The following print so many pixel points, we are very difficult to judge, but we just focus on the last pixel, we can find clues: The original image of the last pixel RGB value is 44,67,89, and the gray value after 71. The gray value that fits exactly the weighted method. If you check the pixel values of a picture that was previously gray in Java, you'll find that not only does the pixel value not conform to the formula, it's even far apart.

In this way, we speculate that OpenCV (also including PIL) is grayscale using the weighted method.
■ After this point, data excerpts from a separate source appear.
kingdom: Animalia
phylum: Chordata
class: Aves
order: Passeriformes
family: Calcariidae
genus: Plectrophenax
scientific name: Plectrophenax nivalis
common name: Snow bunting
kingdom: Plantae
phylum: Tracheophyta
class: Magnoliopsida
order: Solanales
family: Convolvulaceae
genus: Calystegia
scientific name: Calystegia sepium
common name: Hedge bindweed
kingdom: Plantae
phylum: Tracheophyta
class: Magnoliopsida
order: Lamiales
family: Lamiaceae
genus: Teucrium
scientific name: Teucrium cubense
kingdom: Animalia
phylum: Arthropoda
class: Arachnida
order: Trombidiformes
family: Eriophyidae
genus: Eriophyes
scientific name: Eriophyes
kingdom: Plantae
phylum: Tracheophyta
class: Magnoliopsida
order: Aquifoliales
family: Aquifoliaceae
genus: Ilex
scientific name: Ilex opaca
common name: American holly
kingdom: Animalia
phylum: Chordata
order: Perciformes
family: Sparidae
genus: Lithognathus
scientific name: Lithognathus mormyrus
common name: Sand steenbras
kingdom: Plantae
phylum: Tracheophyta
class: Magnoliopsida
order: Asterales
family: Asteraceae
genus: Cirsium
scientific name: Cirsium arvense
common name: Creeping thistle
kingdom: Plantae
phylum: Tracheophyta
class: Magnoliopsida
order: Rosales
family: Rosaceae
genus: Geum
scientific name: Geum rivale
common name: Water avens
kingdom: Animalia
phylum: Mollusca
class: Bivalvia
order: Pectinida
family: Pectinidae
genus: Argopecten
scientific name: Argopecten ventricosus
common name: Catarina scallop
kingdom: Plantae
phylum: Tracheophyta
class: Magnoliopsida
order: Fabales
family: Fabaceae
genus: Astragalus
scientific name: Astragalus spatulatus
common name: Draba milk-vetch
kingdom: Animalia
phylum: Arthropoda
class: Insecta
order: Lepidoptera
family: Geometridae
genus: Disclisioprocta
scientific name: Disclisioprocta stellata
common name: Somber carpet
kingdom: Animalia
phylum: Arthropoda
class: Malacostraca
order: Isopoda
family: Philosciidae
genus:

Java implementation weighted method of gray

If the popular method on the Internet does not work, how can we use Java to achieve grayscale? In fact [3] has been successfully implemented (a variety of methods) grayscale (foreign friends to do the technology or very strong), here only to extract the necessary code:

private static int Colortorgb (int alpha, int red, int green, int blue) {int newpixel = 0;
  Newpixel = Alpha;
  Newpixel = Newpixel << 8;
  Newpixel + = red;
  Newpixel = Newpixel << 8;
  Newpixel + = green;
  Newpixel = Newpixel << 8;
 
  Newpixel = blue;
 
return newpixel; public static void Main (string[] args) throws IOException {BufferedImage bufferedimage = imageio.read (New File (Syst
 Em.getproperty ("User.dir" + "/test.jpg")); BufferedImage grayimage = new BufferedImage (Bufferedimage.getwidth (), bufferedimage.getheight (), buffer
   
  
 Edimage.gettype ()); for (int i = 0; i < bufferedimage.getwidth (); i++) {for (int j = 0; J < Bufferedimage.getheight (); j + +) {FINA
   l INT color = Bufferedimage.getrgb (i, j);
   Final int r = (color >>) & 0xFF;
   Final int g = (color >> 8) & 0xFF;
   final int b = color & 0xff;
   int gray = (int) (0.3 * r + 0.59 * g + 0.11 * b);; SYSTEM.OUT.PRINTLN (i + ":")+ j + "" + gray);
   int newpixel = COLORTORGB (255, gray, Gray, gray);
  Grayimage.setrgb (i, J, Newpixel);
 } File newFile = new File (System.getproperty ("User.dir") + "/ok.jpg");
Imageio.write (grayimage, "JPG", newFile); }

The above code prints out the grayscale pixel value, and if you compare it to the Python code above, you'll see that the pixel value is completely matched. colorToRGBin this method, the processing of a color graph is exactly 4 bytes, one of which is the alpha parameter (as described above), and the following image is the gray of the Code:

For other methods, the same can be done in turn.

Summarize

The reason for this article is that we want to use Java to achieve several kinds of gray operation, and using OPENCV to verify the transformation of the right and wrong, but in the actual test found some problems (after the transformation of the picture has a difference, and how to transform the gray scale after the conversion of gray-scale map and other issues), and in this way a certain number of thinking and verification. Here need to note that some articles on the Web more or less do not do further thinking (even many are copied, especially in the domestic article), and for these practical problems, hands-on implementation and validation is a very important method. I hope the contents of this article can be helpful to everyone. If you have questions, you can leave a message for discussion.